Intel® MPI Benchmarks 3.2.4
Intel® MPI Benchmarks implements blocking and non-blocking modes of the IMB-IO benchmarks as different benchmark flavors. The Read and Write components of the blocking benchmark name are replaced for non-blocking flavors by IRead and IWrite, respectively.
The definitions of blocking and non-blocking flavors are identical, except for their behavior in regard to:
Aggregation. The non-blocking versions only run in the non-aggregate mode.
Synchronism. Only the meaning of an elementary transfer differs from the equivalent blocking benchmark.
Basically, an elementary transfer looks as follows:
time = MPI_Wtime() for ( i=0; i<n_sample; i++ ) { Initiate transfer Exploit CPU Wait for the end of transfer } time = (MPI_Wtime()-time)/n_sample
The Exploit CPU section in the above example is arbitrary. Intel® MPI Benchmarks exploits CPU as described below.
Intel® MPI Benchmarks uses the following method to exploit the CPU. A kernel loop is executed repeatedly. The kernel is a fully vectorizable multiplication of a 100x100 matrix with a vector. The function is scalable in the following way:
CPU_Exploit(float desired_time, int initialize);
The input value of desired_time determines the time for the function to execute the kernel loop, with a slight variance. At the very beginning, the function is called with initialize=1 and an input value for desired_time. This determines an Mflop/s rate and a timing t_CPU, as close as possible to desired_time, obtained by running without any obstruction. During the actual benchmarking, CPU_Exploit is called with initialize=0, concurrently with the particular I/O action, and always performs the same type and number of operations as in the initialization step.

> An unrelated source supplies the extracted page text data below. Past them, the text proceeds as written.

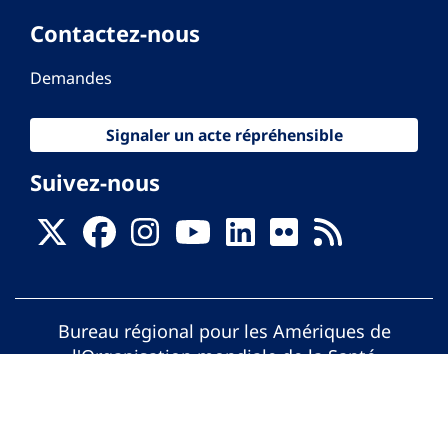
Contactez-nous
Demandes
Signaler un acte répréhensible
Suivez-nous
Bureau régional pour les Amériques de
l'Organisation mondiale de la Santé
© Organisation Panaméricaine de la Santé.
Tous droits réservés.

Three timings are crucial to interpret the behavior of non-blocking I/O , overlapped with CPU exploitation:
t_pure is the time for the corresponding pure blocking I/O action, non-overlapping with CPU activity
t_CPU is the time the CPU_Exploit periods (running concurrently with non-blocking I/O) would use when running dedicated
t_ovrl is the time for the analogous non-blocking I/O action, concurrent with CPU activity (exploiting t_CPU when running dedicated)
A perfect overlap means: t_ovrl = max(t_pure,t_CPU)
No overlap means: t_ovrl = t_pure+t_CPU.
The actual amount of overlap is:
overlap=(t_pure+t_CPU-t_ovrl)/min(t_pure,t_CPU)(*)
The Intel® MPI Benchmarks result tables report the timings t_ovrl, t_pure, t_CPU and the estimated overlap obtained by the (*) formula above. At the beginning of a run, the Mflop/s rate is corresponding to the t_CPU displayed.